The rain had now turned mostly to snow and lots of it, and we topped out just after dark. None of us had ever been to the top of Tahquitz, and had only a vague idea how to find the 3rd class friction descent. We also had no flashlights. We started wandering in what we hoped was the right direction, and ran into another group from UCSB who had had a similar epic. Our combined group, now totaling 14 people, eventually stumbled into a slot that one of the "experts" from the other group assured us was the famous friction descent. We slithered down the hideous thing using half-assed waist belays and half a lifetime's worth of good luck without anyone dying, and started back to the car. This involved a torturous fumble along the rocks at the base of Tahquitz in the pitch dark with the snow pouring down. Eventually, we found Lunch Rock and headed down the talus.
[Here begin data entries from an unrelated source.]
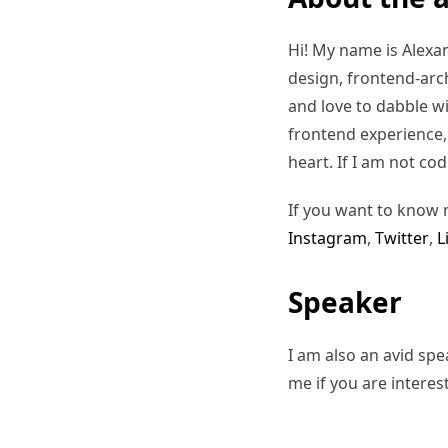
Hi! My name is Alexand
design, frontend-arc
and love to dabble w
frontend experience, I
heart. If I am not co
If you want to know 
Instagram
,
Twitter
,
L
Speaker
I am also an avid sp
me if you are interes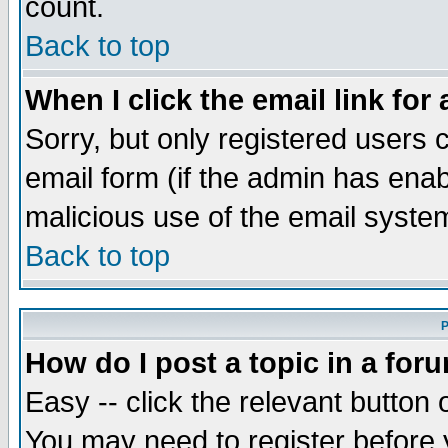
count.
Back to top
When I click the email link for 
Sorry, but only registered users c
email form (if the admin has enabl
malicious use of the email syst
Back to top
P
How do I post a topic in a for
Easy -- click the relevant button 
You may need to register before 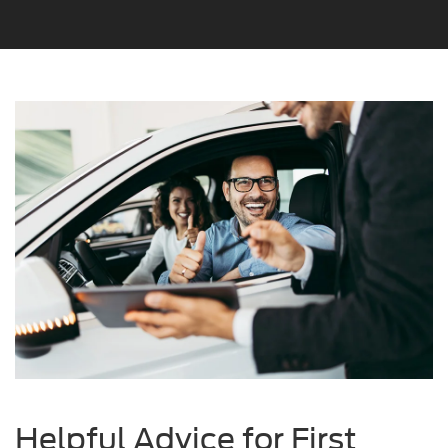
Helpful Advice for First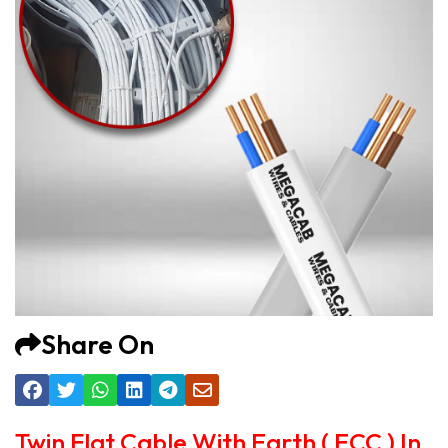
Share On
Twin Flat Cable With Earth ( ECC ) In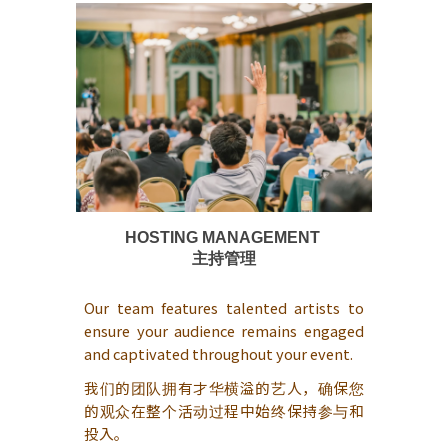
HOSTING MANAGEMENT
主持管理
Our team features talented artists to
ensure your audience remains engaged
and captivated throughout your event.
我们的团队拥有才华横溢的艺人，确保您
的观众在整个活动过程中始终保持参与和
投入。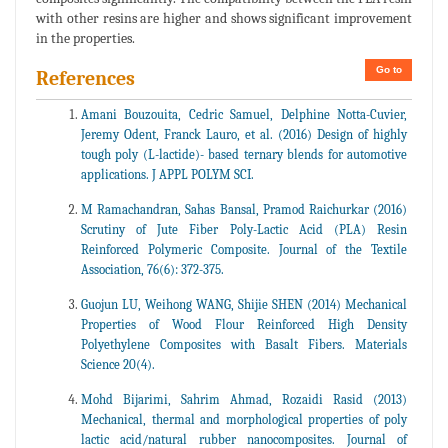
with other resins are higher and shows significant improvement
in the properties.
Go to
References
Amani Bouzouita, Cedric Samuel, Delphine Notta-Cuvier,
Jeremy Odent, Franck Lauro, et al. (2016) Design of highly
tough poly (L-lactide)- based ternary blends for automotive
applications. J APPL POLYM SCI.
M Ramachandran, Sahas Bansal, Pramod Raichurkar (2016)
Scrutiny of Jute Fiber Poly-Lactic Acid (PLA) Resin
Reinforced Polymeric Composite. Journal of the Textile
Association, 76(6): 372-375.
Guojun LU, Weihong WANG, Shijie SHEN (2014) Mechanical
Properties of Wood Flour Reinforced High Density
Polyethylene Composites with Basalt Fibers. Materials
Science 20(4).
Mohd Bijarimi, Sahrim Ahmad, Rozaidi Rasid (2013)
Mechanical, thermal and morphological properties of poly
lactic acid/natural rubber nanocomposites. Journal of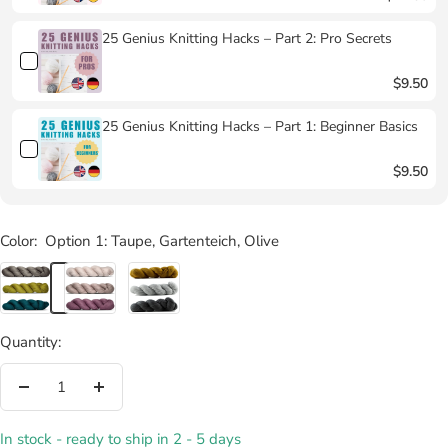
25 Genius Knitting Hacks – Part 2: Pro Secrets
$9.50
25 Genius Knitting Hacks – Part 1: Beginner Basics
$9.50
Color:
Option 1: Taupe, Gartenteich, Olive
Option
Option
Option
1:
2:
3:
Taupe,
Tee,
Melange
Quantity:
Gartenteich,
Sahne,
Pur,
Olive
Rosa
Melange
Decrease
Increase
Orchidee
Honigkuchen,
quantity
quantity
Melange
In stock - ready to ship in 2 - 5 days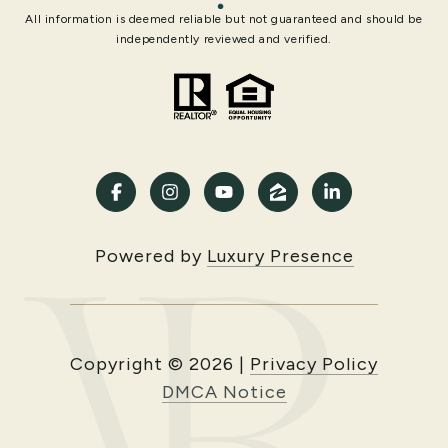
All information is deemed reliable but not guaranteed and should be
independently reviewed and verified.
Powered by
Luxury Presence
Copyright ©
2026
|
Privacy Policy
DMCA Notice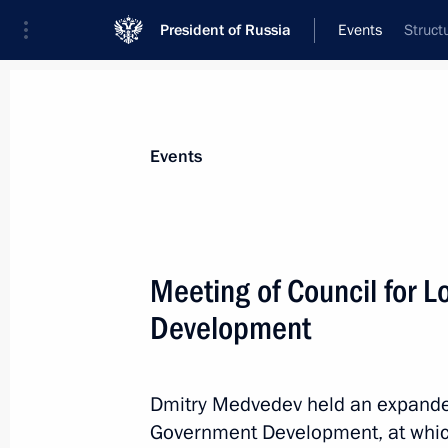
President of Russia
Events
Struct
President
Presidential Executive Office
News
Transcripts
Trips
About Preside
Events
Meeting of Council for 
Development
October 11, 2010, Monday
Meeting on economic issues
Dmitry Medvedev held an expanded 
October 11, 2010, 17:00
The Kremlin, Moscow
Government Development, at whic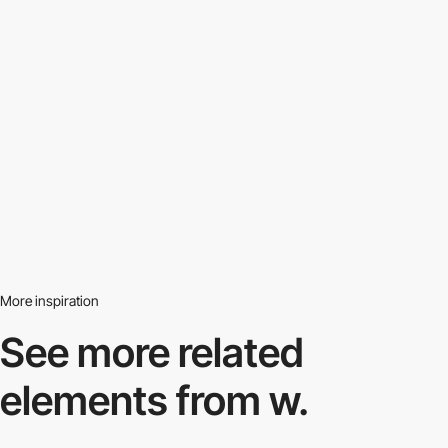
More inspiration
See more related
elements from w.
This turned into a literal blind belly crawl and butt slide in the mud and over the boulders until we found the parking lot through the simple expedient of falling into the creek which led to it. The trail being invisible, and it being impossible to get any wetter, we waded up the creek to the car, getting there around midnight. There was only one car! We had come in three cars, but as the note on the windshield of my station wagon explained, the drivers of the other two cars (who did not climb) decided that we were all going to "bivouac" when it got dark and we had not returned, and had returned to UCSB. So there we were, 14 soaking wet, hypothermic, miserable, mud caked climbers and a single 1967 Chevelle station wagon. Somehow we all got into it and we started driving back to Santa Barbara in the snow and the rain. There was so much weight in the back that the front wheels were literally floating, and steering was more like skiing or surfing than driving. None-the-less, we made it, pulling into the dorm around 8 am. In retrospect, we cheated death in many ways that day, on the climb, the descent, and on the drive back. What a GRAND time we had!!!! Damn I miss the old days....
Raydog

Trad climber
Boulder Colorado
Dec 13, 2007 - 05:40pm PT
near death beginner stuff?

we (Imperial Beach locals who were "into" rock climbing, all of 3 guys)used to use a semi-ratty piece of mil. suplus white 3/4" tubular webbing for rope...top-rope, but still...

we top-roped total garbage, near road-cut like rubble around Otay reservoir, east of Chula Vista.

it never broke - this guy had found the webbing in his garage, his dad was a SEAL in the Korean conflict - so the webbing (kinda stained) might have been from like the 50's.